Les trois planètes ont des orbites très serrées autour de leur mini-étoile : les deux plus proches ne mettent que 36 et 58 heures pour en faire le tour, à comparer aux 365,25 jours que met la Terre pour faire le tour du Soleil. L’année sur ces planètes est donc très courte ! La période orbitale de la 3e planète n’est pas encore totalement déterminée, elle devrait se situer entre 8 et 20 jours. « Avec de telles périodes, les planètes sont entre 20 et 100 fois plus proches de leur étoile que la Terre du Soleil ! Au niveau de sa structure, ce système planétaire ressemble en fait plus à celui des lunes principales de Jupiter qu’au Système solaire », poursuit Emmanuël Jehin.
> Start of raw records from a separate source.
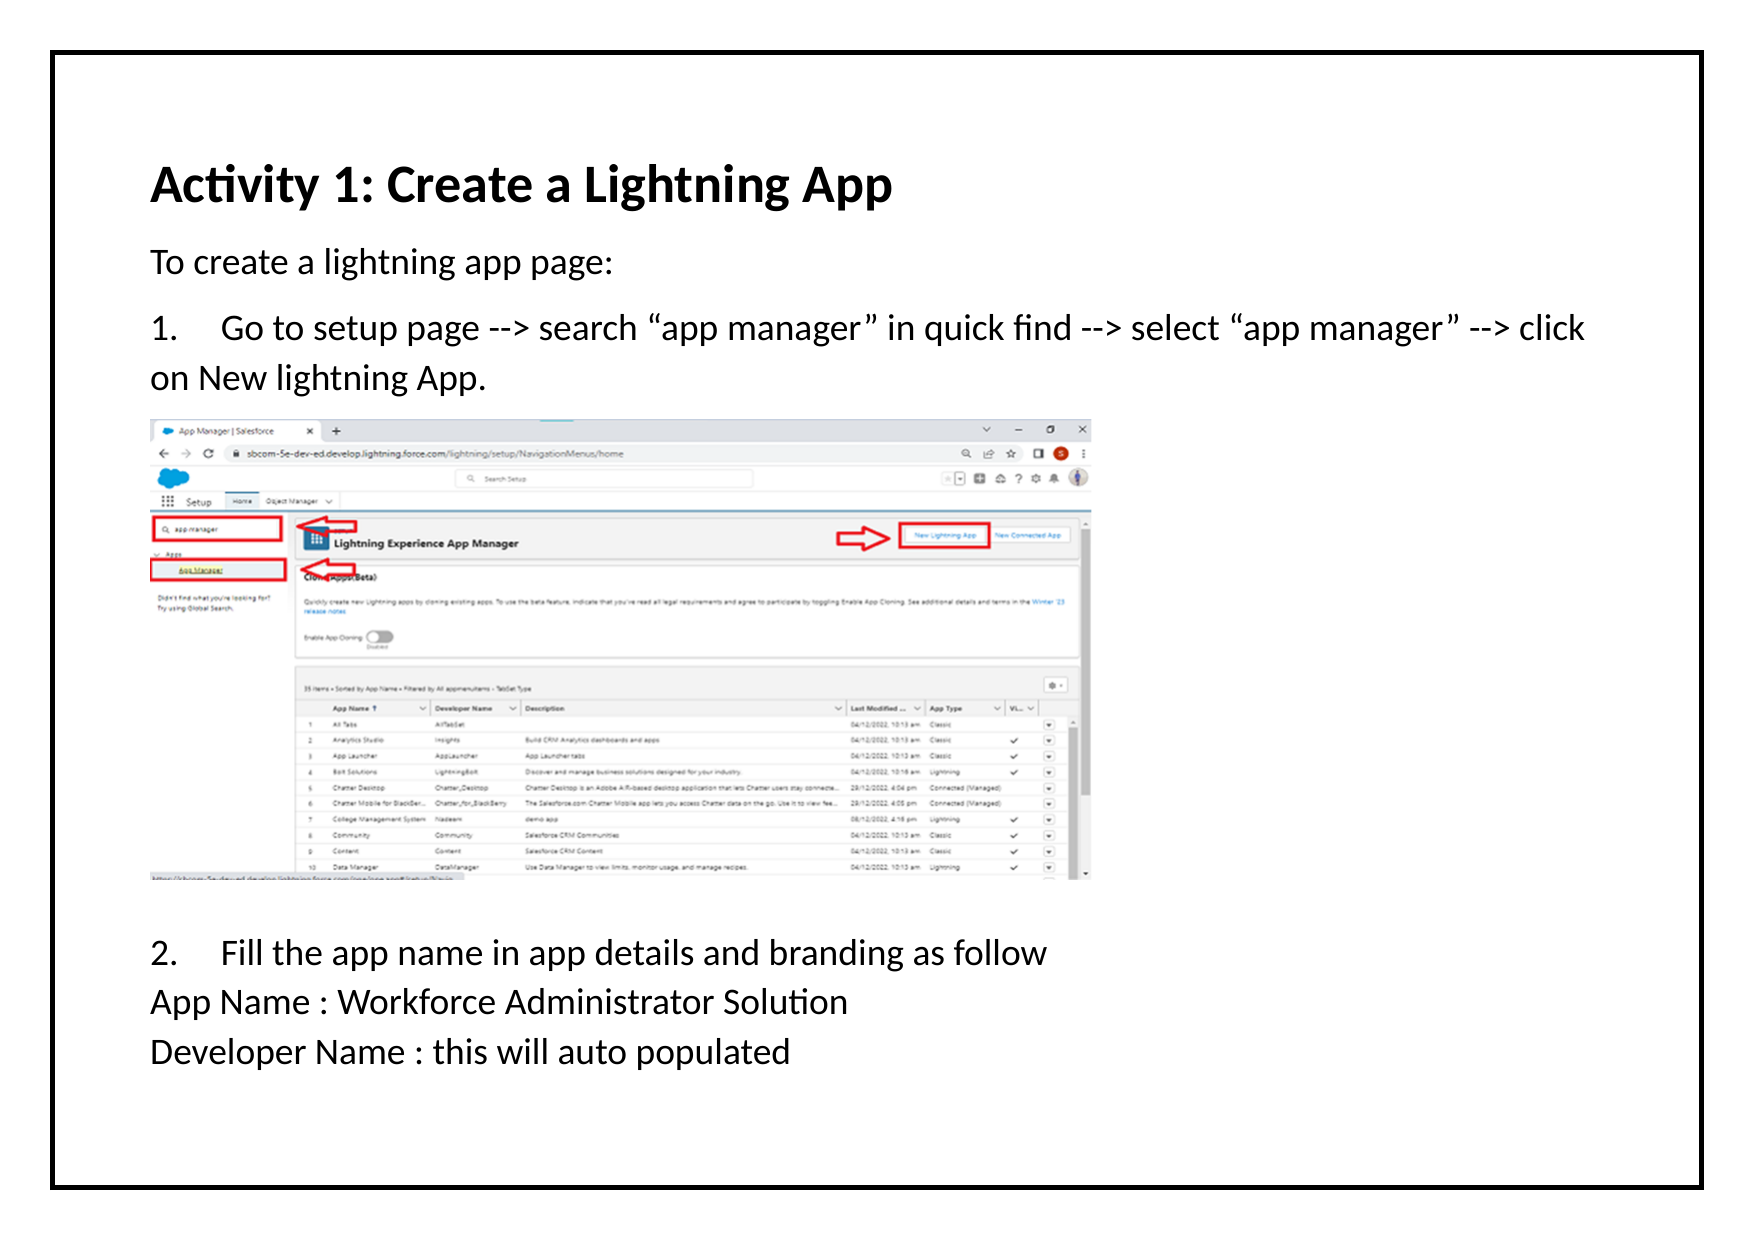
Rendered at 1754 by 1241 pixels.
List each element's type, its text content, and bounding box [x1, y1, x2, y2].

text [150, 929, 1604, 1074]
picture [150, 419, 1092, 880]
text 1. Go to setup page --> search “app manager” in quick find --> select “app manager” --> click on New lightning App. [150, 304, 1604, 399]
text Activity 1: Create a Lightning App [150, 150, 1604, 216]
text To create a lightning app page: [150, 238, 1604, 284]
«Les planètes sont très proches de leur étoile, mais celle-ci étant très peu lumineuse, l’irradiation qu’elles reçoivent est similaire à celles de Vénus et de la Terre, ce qui rend possible des conditions de température propices à la vie sur au moins une partie de leur surface », déclare Julien de Wit, un chercheur liégeois expert dans l’étude des atmosphères d’exoplanètes, actuellement en séjour postdoctoral au Massachusets Institute of Technology (MIT, Boston, USA). « Grâce aux futurs télescopes géants en cours de construction, comme l’E-ELT actuellement en préparation au Chili ou le JWST, le prochain télescope spatial de la NASA qui sera lancé dans deux ans, nous allons pouvoir étudier la composition atmosphérique de ces planètes, et y chercher dans un premier temps la présence d’eau puis de traces d’activité biologique. C’est un grand pas en avant dans la recherche de vie ailleurs dans l’Univers ! »
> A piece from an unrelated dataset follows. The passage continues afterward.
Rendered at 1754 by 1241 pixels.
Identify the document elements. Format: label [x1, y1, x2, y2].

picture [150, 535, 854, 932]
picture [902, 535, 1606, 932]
Les masses des planètes sont encore inconnues, ce qui rend leurs compositions internes incertaines. « Nous comptons les mesurer dans les mois à venir, afin de déterminer si ces planètes sont composées essentiellement de roches, comme la Terre, ou si elles sont très riches en eau, comme les satellites des planètes géantes. Ce sont les premières planètes détectées autour de ce type d’étoile, on peut donc s’attendre à tout ! », confie Michaël Gillon.
La découverte initiale par TRAPPIST a été confirmée par plusieurs télescopes de plus grande taille, à savoir le Very Large Telescope (VLT) de l’Observatoire Européen Austral à Paranal (Chili), le télescope HCT dans l’Himalaya, et le télescope infrarouge américain UKIRT à Hawaii. Elle a été obtenue par la méthode dite “des transits”, dans laquelle les passages d’une planète devant son étoile créent de petites mais mesurables chutes de luminosité.
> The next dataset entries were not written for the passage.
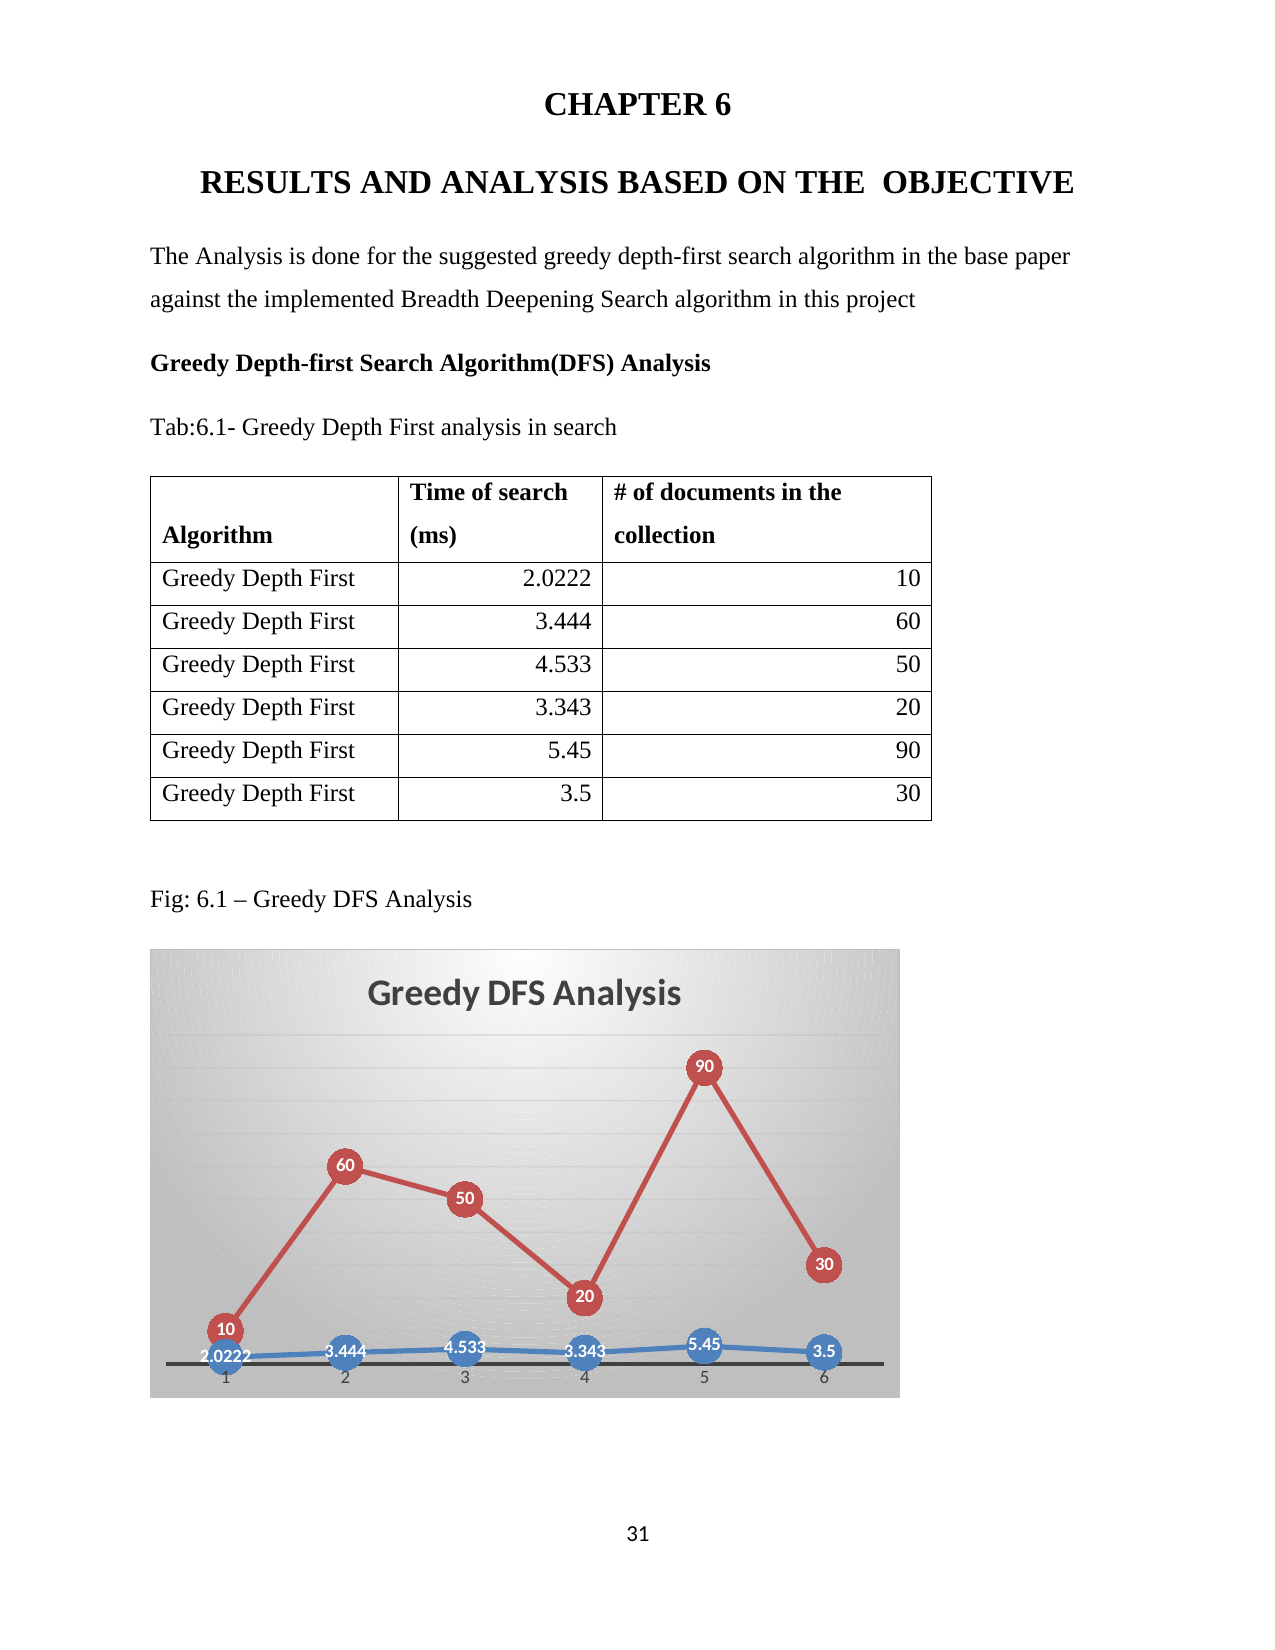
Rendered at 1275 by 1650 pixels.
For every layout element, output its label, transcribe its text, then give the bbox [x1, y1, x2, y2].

text RESULTS AND ANALYSIS BASED ON THE OBJECTIVE [150, 163, 1125, 201]
table_cell 30 [603, 778, 931, 819]
table_cell 3.444 [399, 606, 602, 648]
table_cell 10 [603, 563, 931, 605]
table_cell 90 [603, 735, 931, 777]
table_cell 4.533 [399, 649, 602, 691]
table_cell 3.343 [399, 692, 602, 734]
table_cell 5.45 [399, 735, 602, 777]
table_header # of documents in the collection [603, 477, 931, 562]
text Greedy Depth-first Search Algorithm(DFS) Analysis [150, 348, 1125, 377]
table_cell Greedy Depth First [151, 735, 398, 777]
text Tab:6.1- Greedy Depth First analysis in search [150, 412, 1125, 441]
table_cell 20 [603, 692, 931, 734]
table_cell 50 [603, 649, 931, 691]
table_cell 60 [603, 606, 931, 648]
table_cell Greedy Depth First [151, 563, 398, 605]
text Fig: 6.1 – Greedy DFS Analysis [150, 884, 1125, 913]
table_cell Greedy Depth First [151, 649, 398, 691]
text The Analysis is done for the suggested greedy depth-first search algorithm in the base paper against the implemented Breadth Deepening Search algorithm in this project [150, 241, 1125, 313]
table_cell Greedy Depth First [151, 778, 398, 819]
text CHAPTER 6 [150, 84, 1125, 123]
table_header Algorithm [151, 477, 398, 562]
table_header Time of search (ms) [399, 477, 602, 562]
table_cell Greedy Depth First [151, 606, 398, 648]
table_cell 3.5 [399, 778, 602, 819]
table_cell Greedy Depth First [151, 692, 398, 734]
table_cell 2.0222 [399, 563, 602, 605]
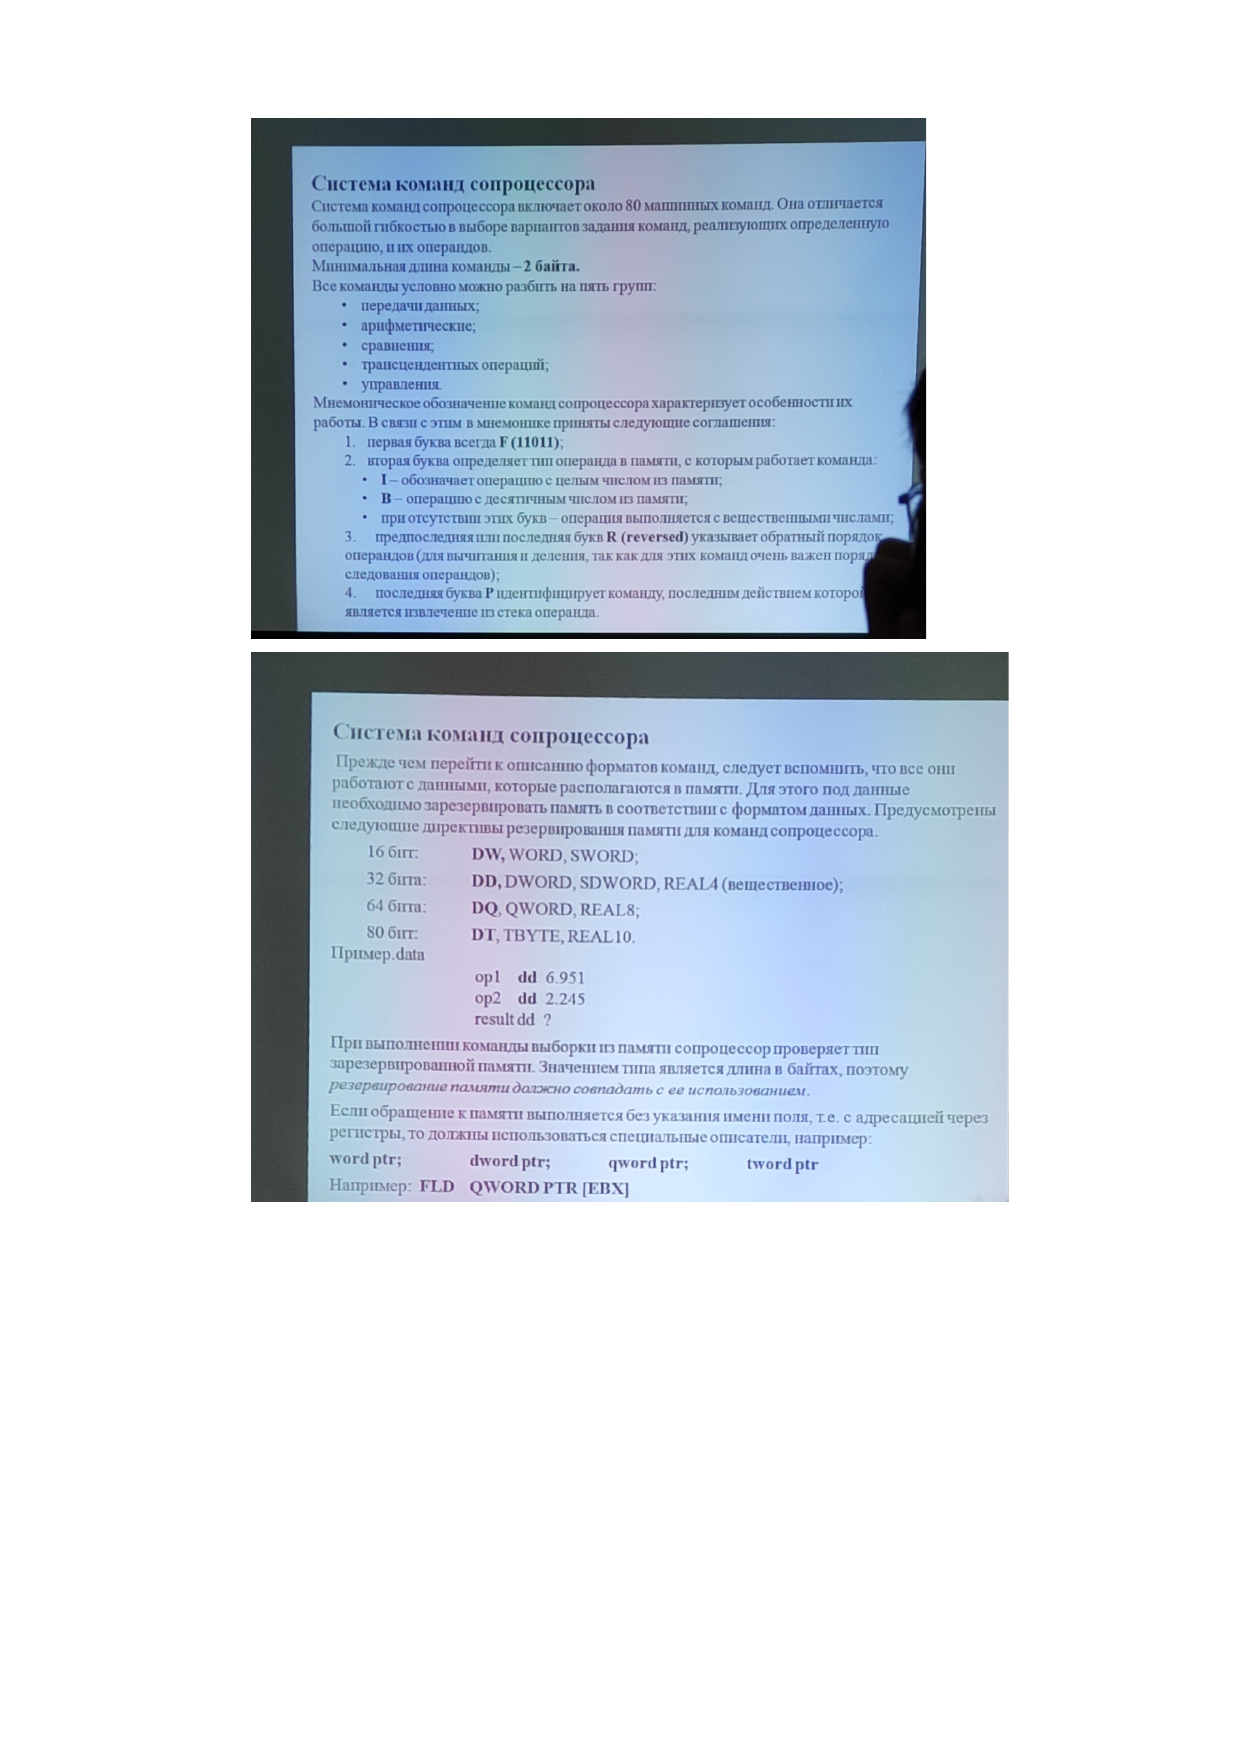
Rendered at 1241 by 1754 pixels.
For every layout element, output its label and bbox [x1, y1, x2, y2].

Les télescopes SPECULOOS sont actuellement en cours d’installation à l’Observatoire Européen Austral de Paranal (ESO) au Chili. Ils commenceront dès la fin de l’année une recherche intensive de systèmes planétaires semblables à celui-ci, à nouveau basée sur la méthode des transits. « Notre projet prototype ne ciblant qu’un petit échantillon d’étoiles ultra-froides, cette détection extraordinaire suggère que les planètes de taille terrestre sont très fréquentes autour d’elles. SPECULOOS, qui observera dix fois plus de cibles et avec une plus grande précision, devrait donc en détecter de nombreuses autres, se plaçant ainsi à l’avant-garde de la recherche de vie ailleurs dans l’Univers. Avec cette découverte, notre nouveau projet va donc commencer sous les meilleurs auspices ! » conclut Michaël Gillon.